All parties to the case, including the Government, accepted that the Court had jurisdiction or the right to rule in this case.
In addition, the Government conceded that, once Article 50 is triggered, this notification cannot be withdrawn, and that it is also not possible to give conditional notice under Article 50 i.e. a notice that is qualified by stating that it is subject to parliamentary approval of the withdrawal agreement that is made during the Brexit negotiations.
These are key points, because this means that, once Article 50 is triggered, statutory rights of UK citizens under the European Communities Act 1972 will inevitably be lost once the Art 50 withdrawal process is completed.
The Court ruled that the Government does not have power under the royal prerogative to give notice under Article 50 for the UK to withdraw from the EU. This was because:
- The most fundamental rule of the UK’s constitution is parliamentary sovereignty and that what Parliament does it (and only it) can undo.
- A key aspect of this is that the Government cannot use the royal prerogative to override parliamentary legislation.
- The royal prerogative can be used to enter into and withdraw from international treaties and for international relations generally but that is because this does not have an effect in domestic law.

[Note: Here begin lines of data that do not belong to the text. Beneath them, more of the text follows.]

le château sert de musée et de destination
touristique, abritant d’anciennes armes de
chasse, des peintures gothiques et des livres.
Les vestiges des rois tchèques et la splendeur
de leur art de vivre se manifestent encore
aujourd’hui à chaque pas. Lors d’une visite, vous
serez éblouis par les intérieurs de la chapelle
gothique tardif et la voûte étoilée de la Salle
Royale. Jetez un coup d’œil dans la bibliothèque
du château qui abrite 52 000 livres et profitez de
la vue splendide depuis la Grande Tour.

- In this case, however, the Government accepted and conceded that if Article 50 is triggered, this will affect domestic law (and indeed the statutory rights of UK citizens under domestic law).
- To overcome this problem of using the royal prerogative in a situation which would have an effect in domestic law, the Government argued that the European Communities Act 1972 should be interpreted so as to mean that Parliament, when it enacted it, intended that the royal prerogative could be used to withdraw from the EU Treaties.
- But the Court did not accept that argument and said that there was nothing in the Act to support it. It considered that not only was the Government’s argument contrary to the 1972 Act but also to the fundamental principles of (1) parliamentary sovereignty and (2) that the Government cannot use the royal prerogative to change domestic law.
This is a landmark ruling, and an unequivocal judgment. However, it is not the end of the story, as the Government has been given the right to appeal and to bring a “leapfrog” appeal to the Supreme Court, or an appeal to the Supreme Court without having to go through the Court of Appeal first. This will be heard in between 5-8 December with judgment likely in January. All 11 Supreme Court judges will hear the appeal.
The tabloid press has been criticised for the personal attacks made on the judges the day after the judgment with front page headlines such as these:
The Lord Chancellor, whose job it is to uphold the independence of the judiciary, has been criticised by the Bar Council for failing properly to condemn the attacks.
In the meantime, both the Welsh and Scottish governments have been given leave to intervene, and the Scottish government is also arguing that the devolved administrations should be consulted prior to triggering Article 50. In addition, a case before the Northern Ireland courts, challenging the Government’s right to invoke Article 50 under the royal prerogative based on Northern Ireland law arguments, will also have a hearing in the Supreme Court.
We will provide further updates on these cases as they develop.